Die Niederlassung als Onkologe ist wirtschaftlich anspruchsvoll, da ambulante Chemotherapien hohe Vorfinanzierungskosten für Arzneimittel verursachen. Gleichzeitig bietet die Onkologie als wachsendes Fachgebiet attraktive Einkommensperspektiven.
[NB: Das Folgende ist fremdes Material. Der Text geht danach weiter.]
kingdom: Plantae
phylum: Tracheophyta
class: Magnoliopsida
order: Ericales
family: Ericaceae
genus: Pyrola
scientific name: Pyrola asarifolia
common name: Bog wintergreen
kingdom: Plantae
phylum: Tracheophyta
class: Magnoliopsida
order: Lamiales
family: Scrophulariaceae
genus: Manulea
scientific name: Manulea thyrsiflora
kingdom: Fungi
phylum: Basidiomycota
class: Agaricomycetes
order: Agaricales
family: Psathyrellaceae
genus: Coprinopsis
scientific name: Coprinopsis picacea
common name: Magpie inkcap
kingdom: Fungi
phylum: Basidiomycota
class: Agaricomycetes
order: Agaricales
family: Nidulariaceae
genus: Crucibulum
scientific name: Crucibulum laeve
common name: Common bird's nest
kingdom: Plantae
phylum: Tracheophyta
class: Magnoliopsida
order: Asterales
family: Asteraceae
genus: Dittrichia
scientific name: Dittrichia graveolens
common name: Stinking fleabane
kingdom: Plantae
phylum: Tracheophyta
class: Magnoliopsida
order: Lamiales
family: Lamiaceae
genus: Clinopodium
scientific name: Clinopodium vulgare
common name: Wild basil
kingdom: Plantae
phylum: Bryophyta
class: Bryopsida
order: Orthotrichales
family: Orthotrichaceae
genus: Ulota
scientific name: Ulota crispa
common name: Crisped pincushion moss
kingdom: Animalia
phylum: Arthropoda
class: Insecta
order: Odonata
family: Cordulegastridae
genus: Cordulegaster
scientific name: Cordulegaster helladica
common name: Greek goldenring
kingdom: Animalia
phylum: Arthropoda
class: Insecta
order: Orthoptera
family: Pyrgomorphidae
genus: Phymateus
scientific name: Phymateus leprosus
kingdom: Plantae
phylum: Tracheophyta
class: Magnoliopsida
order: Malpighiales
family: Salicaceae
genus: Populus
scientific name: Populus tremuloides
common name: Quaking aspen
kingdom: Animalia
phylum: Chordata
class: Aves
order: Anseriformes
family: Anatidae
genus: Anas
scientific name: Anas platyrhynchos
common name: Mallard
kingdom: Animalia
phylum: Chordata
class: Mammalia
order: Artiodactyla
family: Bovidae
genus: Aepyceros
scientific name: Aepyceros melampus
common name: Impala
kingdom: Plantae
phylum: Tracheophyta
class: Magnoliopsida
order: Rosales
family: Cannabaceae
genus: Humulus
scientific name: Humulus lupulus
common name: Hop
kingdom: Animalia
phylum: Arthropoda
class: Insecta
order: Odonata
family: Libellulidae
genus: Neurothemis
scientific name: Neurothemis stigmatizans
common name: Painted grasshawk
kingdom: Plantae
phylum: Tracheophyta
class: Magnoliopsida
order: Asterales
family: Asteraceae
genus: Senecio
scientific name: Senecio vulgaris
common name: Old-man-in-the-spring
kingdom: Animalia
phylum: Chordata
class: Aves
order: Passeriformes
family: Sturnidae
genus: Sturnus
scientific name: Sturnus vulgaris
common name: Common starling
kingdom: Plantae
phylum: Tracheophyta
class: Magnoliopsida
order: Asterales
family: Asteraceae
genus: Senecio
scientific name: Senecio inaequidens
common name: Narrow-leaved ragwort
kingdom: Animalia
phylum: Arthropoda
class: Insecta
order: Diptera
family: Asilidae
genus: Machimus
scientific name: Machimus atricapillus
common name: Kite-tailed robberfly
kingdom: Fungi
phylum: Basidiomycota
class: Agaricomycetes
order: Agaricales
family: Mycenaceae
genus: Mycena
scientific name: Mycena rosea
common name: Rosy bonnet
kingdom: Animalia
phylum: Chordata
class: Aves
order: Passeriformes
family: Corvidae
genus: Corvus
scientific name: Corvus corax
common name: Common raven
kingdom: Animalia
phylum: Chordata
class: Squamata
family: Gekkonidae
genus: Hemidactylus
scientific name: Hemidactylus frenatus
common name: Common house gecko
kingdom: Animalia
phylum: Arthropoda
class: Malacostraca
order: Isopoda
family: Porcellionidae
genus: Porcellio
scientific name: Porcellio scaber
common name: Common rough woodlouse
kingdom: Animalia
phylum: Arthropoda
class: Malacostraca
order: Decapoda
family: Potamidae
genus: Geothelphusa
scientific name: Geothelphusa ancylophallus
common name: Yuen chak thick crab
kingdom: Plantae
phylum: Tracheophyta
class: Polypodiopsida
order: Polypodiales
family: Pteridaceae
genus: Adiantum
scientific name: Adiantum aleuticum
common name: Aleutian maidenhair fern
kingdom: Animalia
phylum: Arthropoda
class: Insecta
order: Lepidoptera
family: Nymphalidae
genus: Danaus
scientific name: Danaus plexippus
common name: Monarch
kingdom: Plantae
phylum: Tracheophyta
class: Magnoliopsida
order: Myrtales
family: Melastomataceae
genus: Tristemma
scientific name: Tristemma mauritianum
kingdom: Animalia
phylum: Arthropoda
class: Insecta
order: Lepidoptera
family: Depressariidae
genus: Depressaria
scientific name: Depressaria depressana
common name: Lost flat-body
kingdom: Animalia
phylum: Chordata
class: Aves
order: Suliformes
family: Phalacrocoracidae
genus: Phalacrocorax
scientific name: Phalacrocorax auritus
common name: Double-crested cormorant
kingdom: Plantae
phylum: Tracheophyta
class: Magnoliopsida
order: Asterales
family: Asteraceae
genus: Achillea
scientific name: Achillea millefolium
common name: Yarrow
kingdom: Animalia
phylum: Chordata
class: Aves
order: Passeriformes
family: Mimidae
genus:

Das Wichtigste auf einen Blick

  • Onkologische Praxen verzeichnen hohe Umsätze, jedoch auch hohe variable Kosten für Chemotherapeutika
  • Die Vorauszahlung für onkologische Arzneimittel kann Liquiditätsengpässe erzeugen
  • Förderprogramme für onkologische Schwerpunktpraxen können die Wirtschaftlichkeit verbessern

Ausführliche Antwort

Niedergelassene Onkologen arbeiten häufig in onkologischen Schwerpunktpraxen oder Gemeinschaftspraxen mit mehreren Fachärzten. Der Jahresumsatz einer Onkologie-Praxis liegt durch die teuren Arzneimittel oft bei mehreren Millionen Euro, jedoch fließt der Großteil der Einnahmen als Arzneimittelkosten ab. Der Gewinnanteil, den der Arzt tatsächlich entnimmt, liegt typischerweise bei 200.000 bis 350.000 Euro jährlich.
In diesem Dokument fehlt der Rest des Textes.